Alabi will begin working to complete his Bachelor of Arts this summer at Boston College.
David Baxter, another speaker, earned his bachelor’s degree through a program at Emerson College. He is now a community organizer and was published in ReSentencing.
Baxter, who has been home from prison for seven months, said that while this was not his first time being published, it was “the most meaningful … because I have had the honor and privilege to be published amongst my fellow incarcerated individuals.”
His essay, titled “Privilege and Power,” deals with his thought process and emotions surrounding the murder of George Floyd by police officers in Minnesota in May 2020.
“I've come to realize I write my best when I'm in the most pain,” Baxter said. “For some reason, that's the way it works. … In this writing, I question, was it the officers’ fault? Or was it a deeper rooted issue?”
Kentel Weaver, who earned a degree through TUPIT, was the final speaker at the event. “One of the things that [TUPIT] did for me was … I feel like I already possessed the intelligence and all of that, but it just amplified what I already had,” Weaver said.

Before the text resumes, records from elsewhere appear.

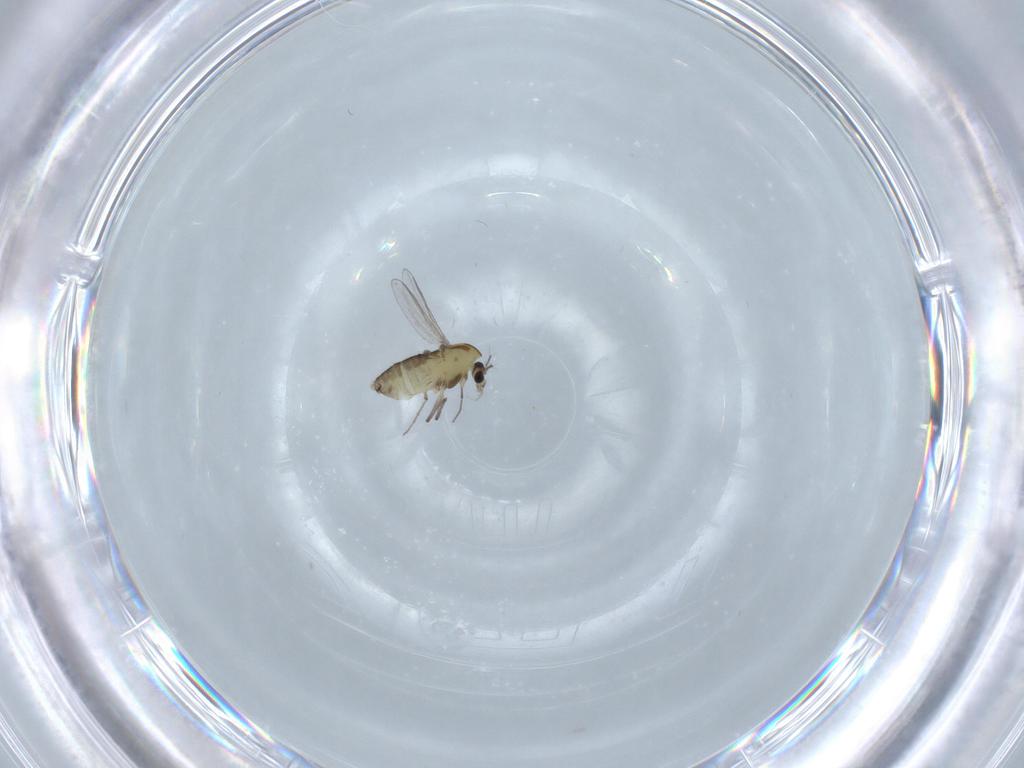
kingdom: Animalia
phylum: Arthropoda
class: Insecta
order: Diptera
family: Chironomidae
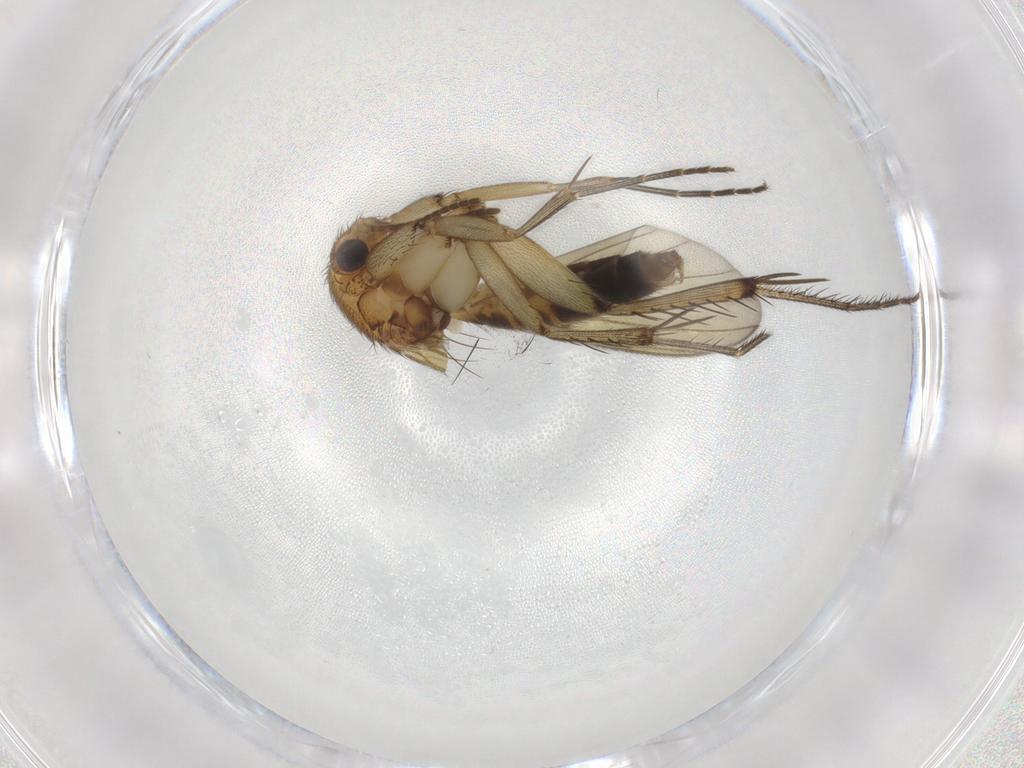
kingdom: Animalia
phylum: Arthropoda
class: Insecta
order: Diptera
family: Mycetophilidae
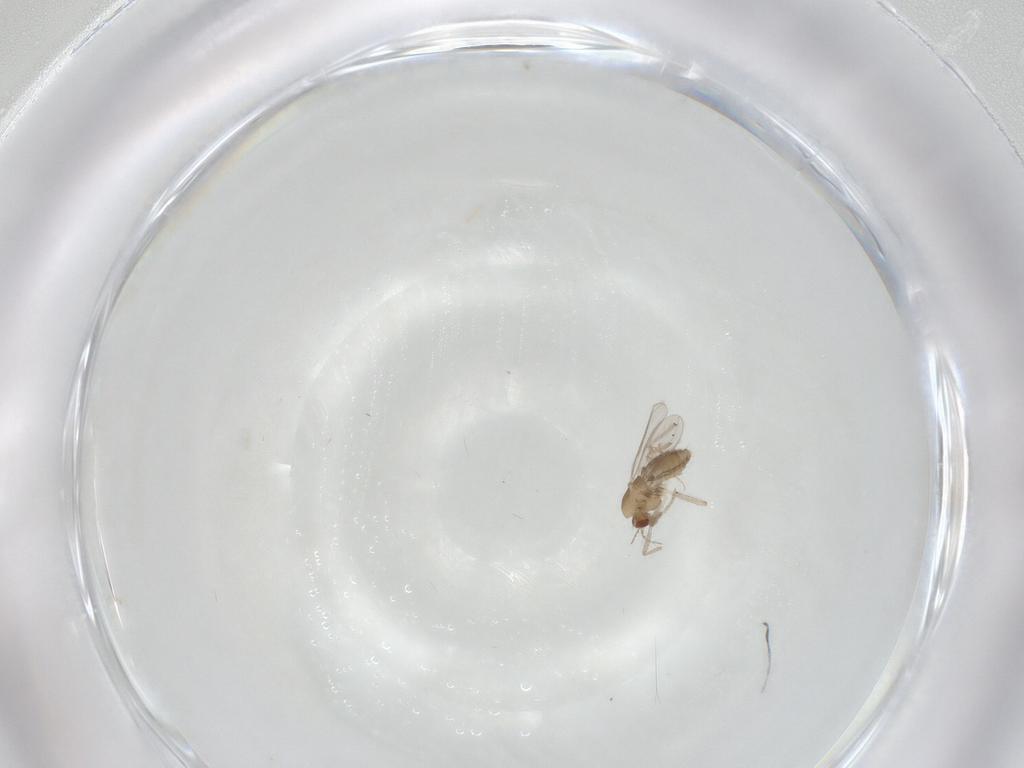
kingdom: Animalia
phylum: Arthropoda
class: Insecta
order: Diptera
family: Chironomidae
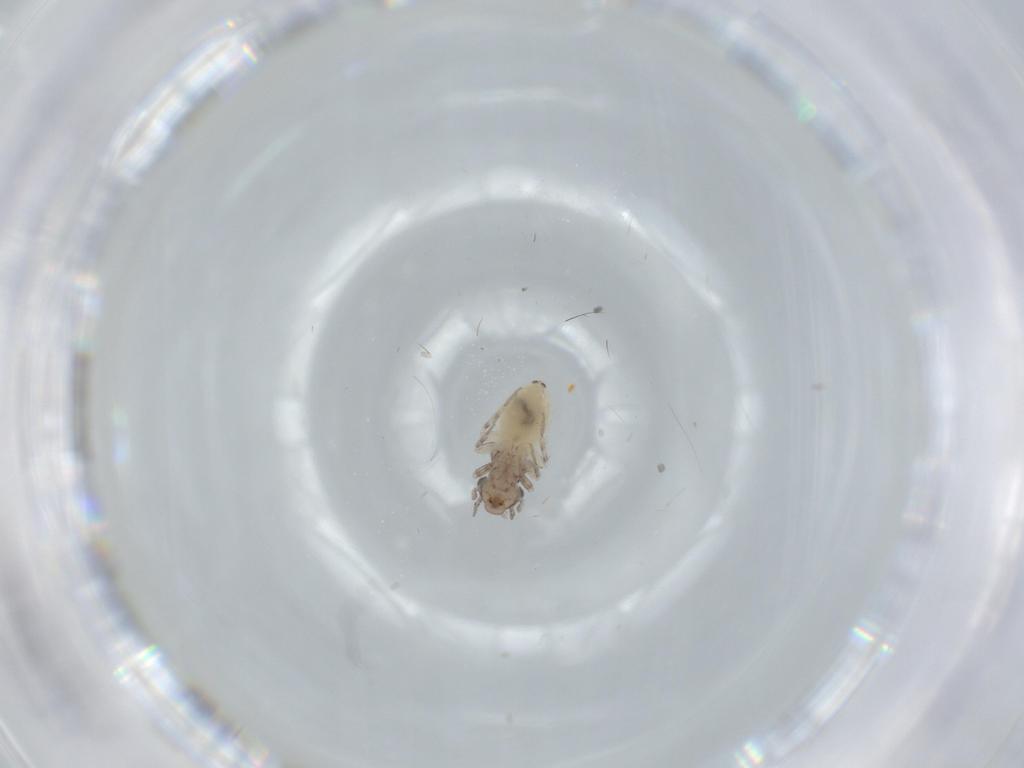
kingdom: Animalia
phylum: Arthropoda
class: Insecta
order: Psocodea
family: Lepidopsocidae
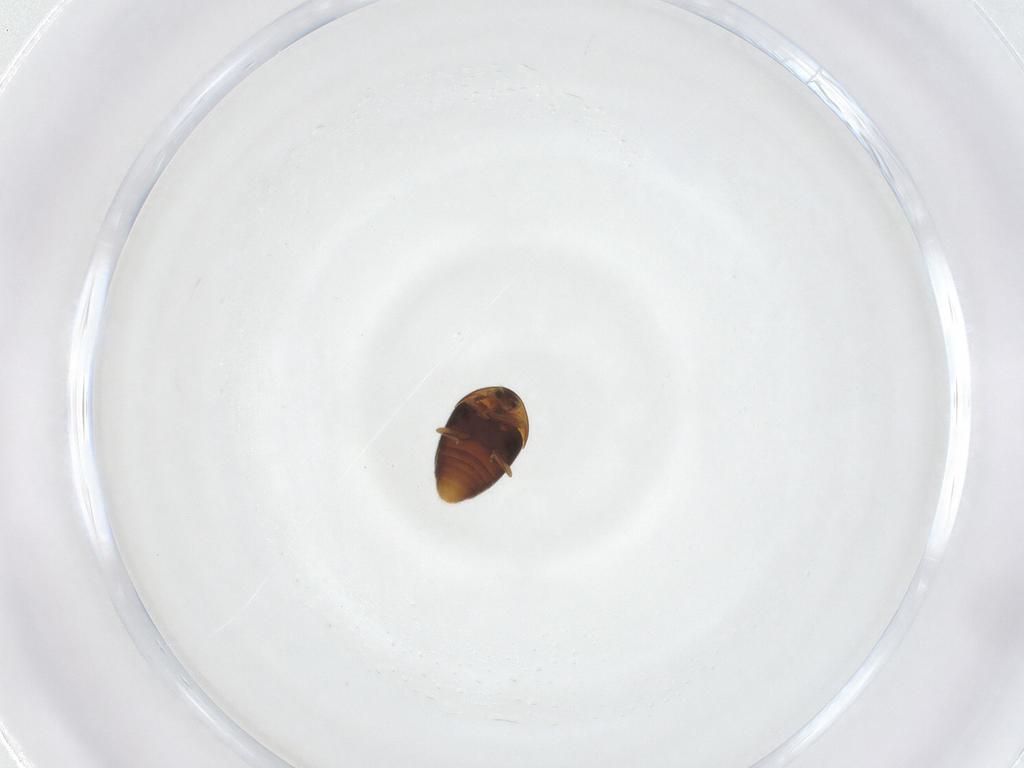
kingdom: Animalia
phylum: Arthropoda
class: Insecta
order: Coleoptera
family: Corylophidae
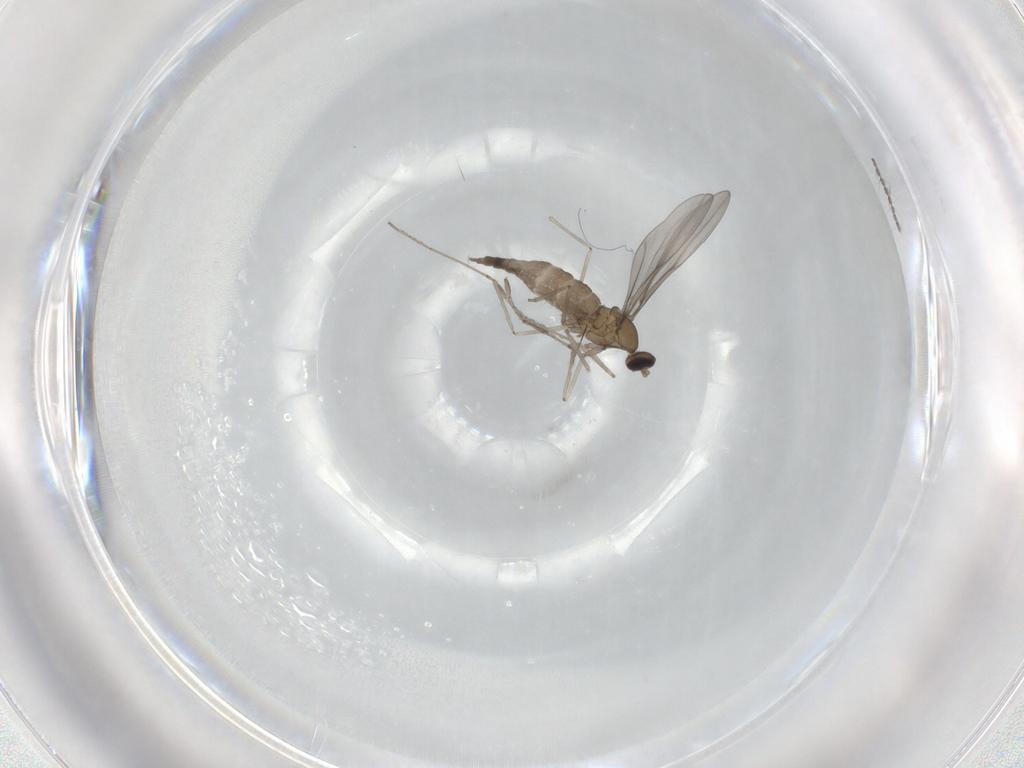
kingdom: Animalia
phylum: Arthropoda
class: Insecta
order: Diptera
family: Cecidomyiidae
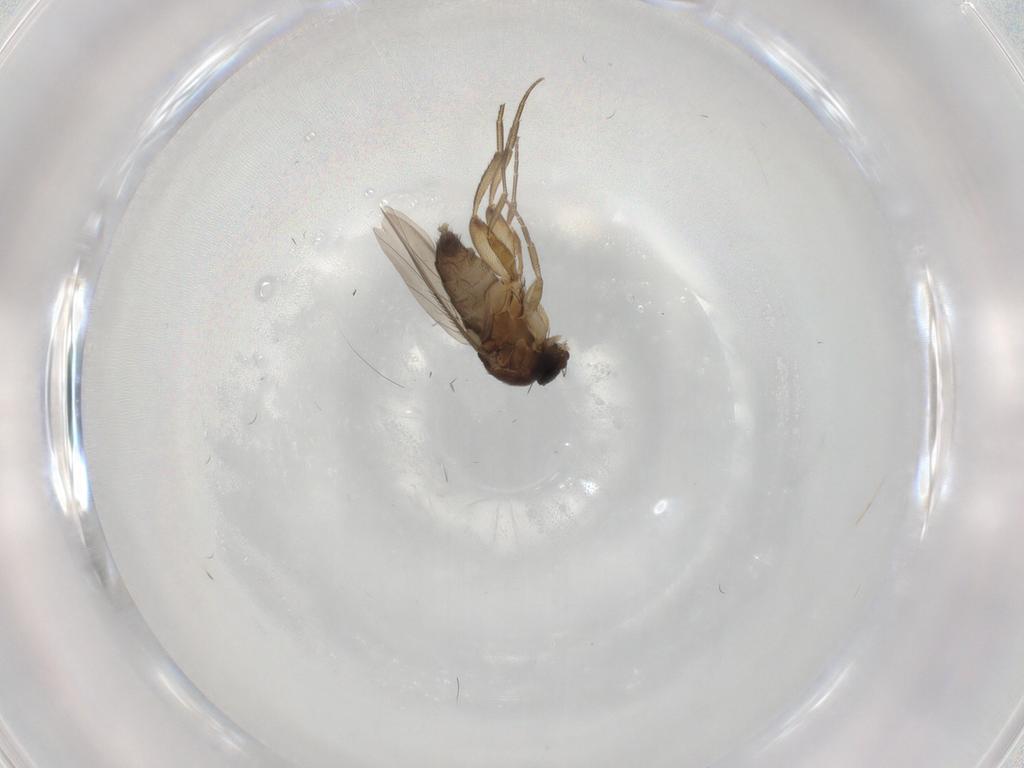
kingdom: Animalia
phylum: Arthropoda
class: Insecta
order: Diptera
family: Phoridae
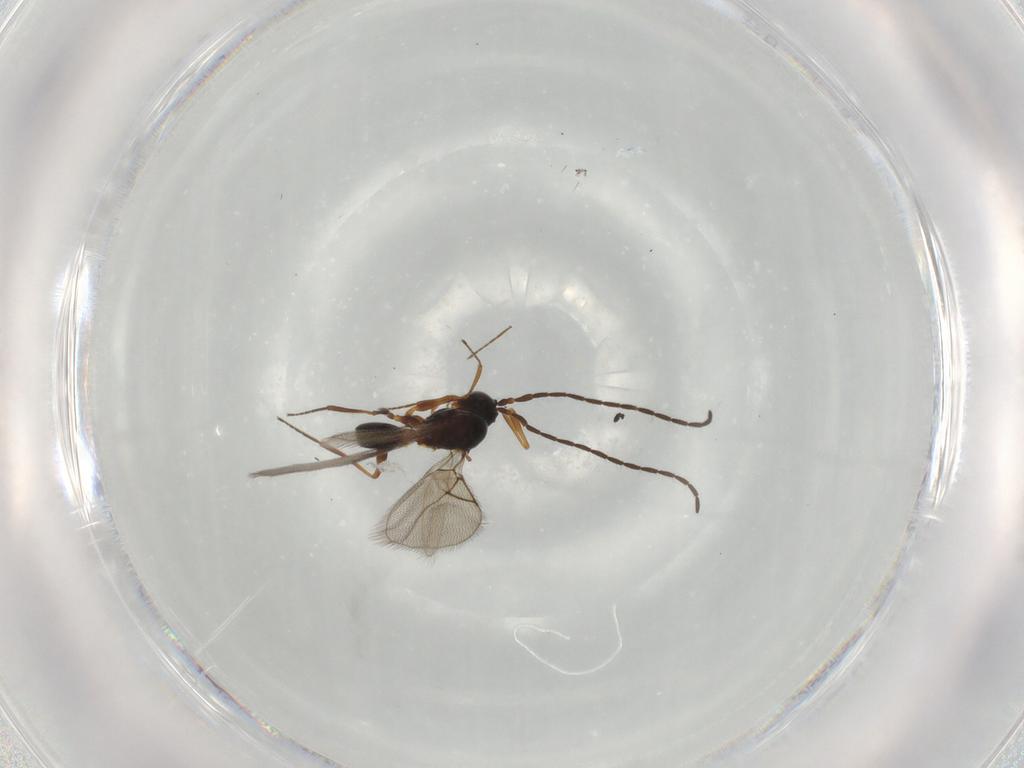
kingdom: Animalia
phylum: Arthropoda
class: Insecta
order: Hymenoptera
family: Figitidae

Weaver was sentenced to life in prison at 16 and was released on parole in November after almost 20 years inside. Now, he expects to complete his bachelor’s degree at the Medford/Somerville campus.
“Now, I got this hunger for education. … You’re gonna see me more,” he told the audience in Barnum.
Copies of the ReSentencing Journal are available for order with a suggested $75 donation to TUPIT, which will support future editions of the journal along with an effort to purchase new computers for incarcerated students at MCI-Concord. A sample of the work included in the journal is on display in the lobby of Barnum Hall.